Normal tutuklular için
yasak ama bu baskında onun,
dizüstü bilgisayar, cep
telefonu ve internet bağlantısı ile yakalandığı ileri sürüldü. Ancak iddiaya göre "yataktan kalkarsa ölür"
raporlu
Haberal'a
İstanbul Üniversitesi
Kardioloji Enstitüsü'nde sağlanan "özel
hizmet"ler bunlarla da sınırlı değildi.
Star Gazetesi savcı ve
Adalet Bakanlığı müfettişlerinin 19 Ocak'ta Haberal'a yaptığı
hastane baskınının detaylarını yazdı. Gazetenin iddiasına göre, Haberal ani baskınlardan haberdar olmak için, odasına telsiz sistemi bile kurdurmuştu ve herhangi bir hareketlilikte aşağıdan kendisine haber veriliyordu.
Savcı ve müfettişler, bu defa Haberal'ın telefon ve telsiz ile bilgilendirilmesini önlemek için sinyal kırıcı cihazlar kullandı. Hastaneye jammerla geldiler.
Gazetenin haberine göre, savcı ve müfettişler
Ergenekon tutuklusu Haberal'ın odasına geldiklerinde bir sürprizle karşılaştı. Ellerindeki
mahkeme iznine rağmen kapıdaki iki
jandarma görevlisi fiili engellemede bulundu. Bu direniş tutanakla da
kayıt altına alındı.
Bu engellemenin sebebi, odaya girildiğinde anlaşıldı. İddiaya göre Haberal, kucağında bilgisayarla bütün dünya ile
iletişim halindeyken yakalandı. Dahası Haberal'ın odasında, hastaneye yapılacak muhtemel baskının önceden haber verilebilmesi için telsizli uyarı sistemi tespit edildi. Telsizlerden birinin odadaki refakatçide, diğerinin bina dışındaki şoförde olduğu öne sürüldü.
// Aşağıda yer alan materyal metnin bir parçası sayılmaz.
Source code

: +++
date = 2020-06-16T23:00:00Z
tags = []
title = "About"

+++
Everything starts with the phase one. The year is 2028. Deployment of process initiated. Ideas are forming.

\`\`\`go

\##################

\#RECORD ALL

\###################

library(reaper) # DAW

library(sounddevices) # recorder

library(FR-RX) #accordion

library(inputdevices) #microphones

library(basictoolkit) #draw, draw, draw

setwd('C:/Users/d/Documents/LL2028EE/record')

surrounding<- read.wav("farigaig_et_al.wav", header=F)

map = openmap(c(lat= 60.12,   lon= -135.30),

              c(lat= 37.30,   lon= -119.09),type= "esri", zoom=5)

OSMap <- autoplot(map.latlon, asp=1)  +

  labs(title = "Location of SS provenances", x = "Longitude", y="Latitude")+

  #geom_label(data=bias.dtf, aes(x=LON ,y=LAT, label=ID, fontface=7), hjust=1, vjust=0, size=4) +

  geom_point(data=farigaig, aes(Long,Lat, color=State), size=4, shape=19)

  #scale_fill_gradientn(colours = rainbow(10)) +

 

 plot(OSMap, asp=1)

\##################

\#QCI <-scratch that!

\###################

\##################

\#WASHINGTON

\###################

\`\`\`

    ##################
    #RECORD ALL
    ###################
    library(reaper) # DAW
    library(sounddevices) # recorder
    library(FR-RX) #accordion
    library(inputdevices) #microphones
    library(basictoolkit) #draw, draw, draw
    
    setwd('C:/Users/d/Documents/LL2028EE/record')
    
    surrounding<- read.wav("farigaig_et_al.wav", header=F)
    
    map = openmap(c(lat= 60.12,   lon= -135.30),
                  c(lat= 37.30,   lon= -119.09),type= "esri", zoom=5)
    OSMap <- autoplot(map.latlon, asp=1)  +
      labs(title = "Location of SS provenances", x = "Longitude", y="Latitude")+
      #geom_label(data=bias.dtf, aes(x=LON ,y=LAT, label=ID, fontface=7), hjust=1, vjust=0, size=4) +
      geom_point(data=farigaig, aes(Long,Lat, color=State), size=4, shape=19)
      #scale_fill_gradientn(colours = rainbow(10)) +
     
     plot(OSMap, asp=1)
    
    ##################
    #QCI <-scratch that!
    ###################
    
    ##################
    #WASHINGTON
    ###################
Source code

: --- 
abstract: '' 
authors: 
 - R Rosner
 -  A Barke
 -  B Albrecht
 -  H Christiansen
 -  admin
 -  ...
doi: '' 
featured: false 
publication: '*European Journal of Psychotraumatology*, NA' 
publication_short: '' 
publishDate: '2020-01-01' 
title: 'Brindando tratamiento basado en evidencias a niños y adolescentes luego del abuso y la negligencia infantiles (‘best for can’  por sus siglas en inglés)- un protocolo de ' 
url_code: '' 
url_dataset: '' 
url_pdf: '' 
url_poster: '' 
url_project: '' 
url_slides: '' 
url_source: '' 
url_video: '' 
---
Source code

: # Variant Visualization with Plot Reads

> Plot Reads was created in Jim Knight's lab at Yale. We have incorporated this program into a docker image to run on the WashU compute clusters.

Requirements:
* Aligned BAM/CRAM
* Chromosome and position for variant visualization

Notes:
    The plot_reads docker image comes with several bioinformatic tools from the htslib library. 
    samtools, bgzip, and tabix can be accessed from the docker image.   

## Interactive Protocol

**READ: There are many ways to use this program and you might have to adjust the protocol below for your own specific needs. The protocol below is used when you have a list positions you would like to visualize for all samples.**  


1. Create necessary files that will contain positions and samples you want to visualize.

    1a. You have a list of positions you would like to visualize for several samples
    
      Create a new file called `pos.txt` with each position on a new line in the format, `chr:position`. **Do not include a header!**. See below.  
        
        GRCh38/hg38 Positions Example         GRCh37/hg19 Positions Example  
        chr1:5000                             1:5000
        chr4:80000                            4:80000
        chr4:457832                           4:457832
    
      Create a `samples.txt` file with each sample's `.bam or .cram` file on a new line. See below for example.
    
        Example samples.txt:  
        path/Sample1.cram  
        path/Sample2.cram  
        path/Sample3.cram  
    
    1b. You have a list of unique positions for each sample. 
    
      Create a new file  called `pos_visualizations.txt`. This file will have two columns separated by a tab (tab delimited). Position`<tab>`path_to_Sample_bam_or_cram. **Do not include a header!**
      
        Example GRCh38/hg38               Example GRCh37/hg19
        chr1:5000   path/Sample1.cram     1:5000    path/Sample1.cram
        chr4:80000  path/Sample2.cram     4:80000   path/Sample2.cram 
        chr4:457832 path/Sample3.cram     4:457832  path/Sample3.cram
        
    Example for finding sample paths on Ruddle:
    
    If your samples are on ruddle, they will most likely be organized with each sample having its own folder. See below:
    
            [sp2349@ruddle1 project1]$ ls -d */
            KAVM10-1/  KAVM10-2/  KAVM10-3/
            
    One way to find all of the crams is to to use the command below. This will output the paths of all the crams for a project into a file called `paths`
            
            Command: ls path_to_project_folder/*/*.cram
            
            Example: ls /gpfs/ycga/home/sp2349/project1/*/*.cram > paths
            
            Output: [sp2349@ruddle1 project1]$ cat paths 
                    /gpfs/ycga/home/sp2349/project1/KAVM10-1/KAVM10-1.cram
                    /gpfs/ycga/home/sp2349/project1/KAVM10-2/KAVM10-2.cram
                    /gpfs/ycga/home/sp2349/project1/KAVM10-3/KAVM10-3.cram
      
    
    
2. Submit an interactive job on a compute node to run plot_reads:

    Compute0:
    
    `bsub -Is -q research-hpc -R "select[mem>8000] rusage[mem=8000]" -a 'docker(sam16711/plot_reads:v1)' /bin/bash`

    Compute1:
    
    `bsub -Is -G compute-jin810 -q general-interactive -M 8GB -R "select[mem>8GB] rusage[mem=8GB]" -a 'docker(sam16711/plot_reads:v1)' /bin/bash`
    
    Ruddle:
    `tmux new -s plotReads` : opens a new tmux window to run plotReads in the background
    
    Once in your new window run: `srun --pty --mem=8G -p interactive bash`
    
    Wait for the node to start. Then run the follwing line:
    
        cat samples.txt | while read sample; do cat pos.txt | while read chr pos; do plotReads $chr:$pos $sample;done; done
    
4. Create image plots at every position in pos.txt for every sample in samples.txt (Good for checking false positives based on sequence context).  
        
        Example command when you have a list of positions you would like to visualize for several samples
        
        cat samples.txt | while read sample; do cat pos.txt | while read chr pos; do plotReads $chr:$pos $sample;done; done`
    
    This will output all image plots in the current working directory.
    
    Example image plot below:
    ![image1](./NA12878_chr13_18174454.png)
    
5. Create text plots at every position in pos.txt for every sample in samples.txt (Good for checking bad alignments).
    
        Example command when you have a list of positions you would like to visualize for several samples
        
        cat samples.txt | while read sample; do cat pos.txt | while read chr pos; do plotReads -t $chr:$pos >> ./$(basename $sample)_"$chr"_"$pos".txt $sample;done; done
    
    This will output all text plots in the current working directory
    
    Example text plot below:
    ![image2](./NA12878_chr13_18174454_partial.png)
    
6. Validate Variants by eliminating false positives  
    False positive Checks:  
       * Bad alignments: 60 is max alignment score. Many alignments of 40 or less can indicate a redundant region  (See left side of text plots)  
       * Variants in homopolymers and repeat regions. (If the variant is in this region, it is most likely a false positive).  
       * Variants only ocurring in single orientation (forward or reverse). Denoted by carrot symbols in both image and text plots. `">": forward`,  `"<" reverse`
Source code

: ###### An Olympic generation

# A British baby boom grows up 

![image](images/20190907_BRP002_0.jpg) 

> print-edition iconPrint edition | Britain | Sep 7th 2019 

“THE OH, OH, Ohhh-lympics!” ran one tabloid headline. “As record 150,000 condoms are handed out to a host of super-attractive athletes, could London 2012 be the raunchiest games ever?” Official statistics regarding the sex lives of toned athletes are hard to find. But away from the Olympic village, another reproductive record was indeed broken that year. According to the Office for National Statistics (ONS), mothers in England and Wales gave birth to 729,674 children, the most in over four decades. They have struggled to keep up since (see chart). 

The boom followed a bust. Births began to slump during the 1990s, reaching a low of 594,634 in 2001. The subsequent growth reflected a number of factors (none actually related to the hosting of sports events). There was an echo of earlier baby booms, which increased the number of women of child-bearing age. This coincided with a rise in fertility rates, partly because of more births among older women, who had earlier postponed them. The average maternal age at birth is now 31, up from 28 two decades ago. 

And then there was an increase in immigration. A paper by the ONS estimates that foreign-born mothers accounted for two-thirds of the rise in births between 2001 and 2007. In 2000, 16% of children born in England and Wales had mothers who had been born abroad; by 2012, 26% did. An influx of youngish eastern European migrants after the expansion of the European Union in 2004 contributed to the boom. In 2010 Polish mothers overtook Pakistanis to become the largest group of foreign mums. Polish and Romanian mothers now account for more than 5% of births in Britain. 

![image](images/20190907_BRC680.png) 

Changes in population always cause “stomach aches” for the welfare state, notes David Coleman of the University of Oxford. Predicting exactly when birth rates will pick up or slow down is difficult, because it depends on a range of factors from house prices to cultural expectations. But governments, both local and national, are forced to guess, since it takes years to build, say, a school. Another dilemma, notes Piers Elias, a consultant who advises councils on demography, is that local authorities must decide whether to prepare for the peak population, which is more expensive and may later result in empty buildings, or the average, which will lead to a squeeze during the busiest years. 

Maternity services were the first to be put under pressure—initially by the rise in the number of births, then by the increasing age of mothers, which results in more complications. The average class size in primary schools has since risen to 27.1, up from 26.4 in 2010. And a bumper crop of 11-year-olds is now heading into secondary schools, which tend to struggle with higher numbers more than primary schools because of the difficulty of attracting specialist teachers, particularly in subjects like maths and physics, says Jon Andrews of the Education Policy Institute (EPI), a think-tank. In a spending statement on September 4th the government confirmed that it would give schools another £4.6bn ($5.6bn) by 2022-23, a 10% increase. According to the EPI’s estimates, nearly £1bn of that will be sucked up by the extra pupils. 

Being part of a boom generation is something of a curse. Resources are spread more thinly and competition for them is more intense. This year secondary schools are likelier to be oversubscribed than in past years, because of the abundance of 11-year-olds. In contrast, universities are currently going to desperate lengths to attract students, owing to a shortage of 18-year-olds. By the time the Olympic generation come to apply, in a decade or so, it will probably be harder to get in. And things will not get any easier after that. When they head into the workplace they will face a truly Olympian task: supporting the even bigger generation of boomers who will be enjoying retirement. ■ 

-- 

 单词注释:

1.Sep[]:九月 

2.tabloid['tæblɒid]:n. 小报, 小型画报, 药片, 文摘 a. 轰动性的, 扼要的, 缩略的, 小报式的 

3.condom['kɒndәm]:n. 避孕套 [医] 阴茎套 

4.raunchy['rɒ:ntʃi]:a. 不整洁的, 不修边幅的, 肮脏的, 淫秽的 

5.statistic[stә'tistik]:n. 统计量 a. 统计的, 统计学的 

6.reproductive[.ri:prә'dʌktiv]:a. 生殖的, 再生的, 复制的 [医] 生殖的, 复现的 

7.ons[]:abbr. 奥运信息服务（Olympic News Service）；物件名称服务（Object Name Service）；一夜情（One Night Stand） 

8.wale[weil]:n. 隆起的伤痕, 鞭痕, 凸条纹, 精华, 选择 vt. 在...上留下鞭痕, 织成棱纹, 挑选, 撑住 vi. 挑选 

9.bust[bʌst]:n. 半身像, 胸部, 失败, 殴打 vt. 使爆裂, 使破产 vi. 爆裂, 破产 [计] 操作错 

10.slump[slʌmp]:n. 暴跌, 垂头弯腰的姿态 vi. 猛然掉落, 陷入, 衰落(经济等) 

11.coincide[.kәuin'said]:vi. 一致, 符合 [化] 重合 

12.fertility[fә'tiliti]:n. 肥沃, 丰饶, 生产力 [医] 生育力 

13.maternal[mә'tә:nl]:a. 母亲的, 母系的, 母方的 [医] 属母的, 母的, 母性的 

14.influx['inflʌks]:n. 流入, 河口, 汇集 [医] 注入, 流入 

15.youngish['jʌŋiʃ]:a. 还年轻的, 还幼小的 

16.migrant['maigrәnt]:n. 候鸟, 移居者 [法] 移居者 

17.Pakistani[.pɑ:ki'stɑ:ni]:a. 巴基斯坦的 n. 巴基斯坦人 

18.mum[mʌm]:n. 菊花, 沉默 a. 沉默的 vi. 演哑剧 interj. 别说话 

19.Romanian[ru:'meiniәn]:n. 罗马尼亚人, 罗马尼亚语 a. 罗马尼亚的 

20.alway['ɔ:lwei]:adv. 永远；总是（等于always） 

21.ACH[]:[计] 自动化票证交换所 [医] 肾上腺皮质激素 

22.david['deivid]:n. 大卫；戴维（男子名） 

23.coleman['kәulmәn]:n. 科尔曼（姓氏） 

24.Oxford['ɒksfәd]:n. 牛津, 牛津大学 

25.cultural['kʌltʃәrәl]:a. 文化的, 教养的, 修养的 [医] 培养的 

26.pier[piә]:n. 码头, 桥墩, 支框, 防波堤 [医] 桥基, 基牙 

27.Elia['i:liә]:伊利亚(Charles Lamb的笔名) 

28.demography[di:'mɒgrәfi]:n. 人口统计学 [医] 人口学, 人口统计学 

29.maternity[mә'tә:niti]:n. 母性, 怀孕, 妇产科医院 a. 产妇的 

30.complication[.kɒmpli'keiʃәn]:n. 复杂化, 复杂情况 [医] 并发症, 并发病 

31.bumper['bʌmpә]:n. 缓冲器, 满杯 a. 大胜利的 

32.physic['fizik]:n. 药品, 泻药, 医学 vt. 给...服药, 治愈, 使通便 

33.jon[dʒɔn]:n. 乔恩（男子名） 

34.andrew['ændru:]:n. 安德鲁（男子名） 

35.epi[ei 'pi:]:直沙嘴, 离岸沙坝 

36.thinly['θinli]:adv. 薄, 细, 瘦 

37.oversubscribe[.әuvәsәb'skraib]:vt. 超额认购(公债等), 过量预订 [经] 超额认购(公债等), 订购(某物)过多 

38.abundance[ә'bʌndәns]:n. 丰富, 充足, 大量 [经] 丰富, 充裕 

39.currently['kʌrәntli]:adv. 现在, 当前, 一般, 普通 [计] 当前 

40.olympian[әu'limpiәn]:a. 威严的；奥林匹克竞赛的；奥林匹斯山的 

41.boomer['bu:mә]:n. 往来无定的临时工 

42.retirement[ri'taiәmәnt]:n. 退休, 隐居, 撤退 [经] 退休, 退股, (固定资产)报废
O gün yaşananları, müfettişler bir bir rapor etti. İddia o ki raporda, resmi yazıya rağmen Jandarma personelinin fiili temas kurarak, müfettişleri belli bir süre odaya sokmadıkları belirtildi. Ayrıca, jandarmanın Haberal'ın odasında bulunması yasak olan cihazlara da aylardır göz yumduğu vurgulandı.
Raporda Metris
Cezaevi Komutanı Jandarma Üsteğmen Cenk Alper Göksu ile İstanbul Jandarması cezaevlerinden sorumlu komutanı
Albay İsmail Çetinbaş'ın da nezaret ve
kontrol sorumluluğunu kasten yerine getirmedikleri iddia edildi.